— Try it —
Please transcribe the entries below without changing a single character.

Segment Start: Dataset records

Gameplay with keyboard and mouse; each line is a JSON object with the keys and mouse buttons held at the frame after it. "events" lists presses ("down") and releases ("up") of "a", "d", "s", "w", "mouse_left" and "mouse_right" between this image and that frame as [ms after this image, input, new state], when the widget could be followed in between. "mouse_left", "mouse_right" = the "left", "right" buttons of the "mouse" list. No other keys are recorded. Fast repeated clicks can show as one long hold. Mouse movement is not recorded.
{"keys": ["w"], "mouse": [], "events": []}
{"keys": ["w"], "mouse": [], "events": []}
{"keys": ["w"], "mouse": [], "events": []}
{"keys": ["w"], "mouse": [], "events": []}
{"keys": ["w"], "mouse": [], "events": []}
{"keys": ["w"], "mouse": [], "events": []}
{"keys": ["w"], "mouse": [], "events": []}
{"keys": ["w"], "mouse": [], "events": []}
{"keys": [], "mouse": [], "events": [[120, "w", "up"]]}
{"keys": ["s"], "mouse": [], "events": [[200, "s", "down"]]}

Segment End: Dataset records

— Worked solution —
Gameplay with keyboard and mouse; each line is a JSON object with the keys and mouse buttons held at the frame after it. "events" lists presses ("down") and releases ("up") of "a", "d", "s", "w", "mouse_left" and "mouse_right" between this image and that frame as [ms after this image, input, new state], when the widget could be followed in between. "mouse_left", "mouse_right" = the "left", "right" buttons of the "mouse" list. No other keys are recorded. Fast repeated clicks can show as one long hold. Mouse movement is not recorded.
{"keys": ["w"], "mouse": [], "events": []}
{"keys": ["w"], "mouse": [], "events": []}
{"keys": ["w"], "mouse": [], "events": []}
{"keys": ["w"], "mouse": [], "events": []}
{"keys": ["w"], "mouse": [], "events": []}
{"keys": ["w"], "mouse": [], "events": []}
{"keys": ["w"], "mouse": [], "events": []}
{"keys": ["w"], "mouse": [], "events": []}
{"keys": [], "mouse": [], "events": [[120, "w", "up"]]}
{"keys": ["s"], "mouse": [], "events": [[200, "s", "down"]]}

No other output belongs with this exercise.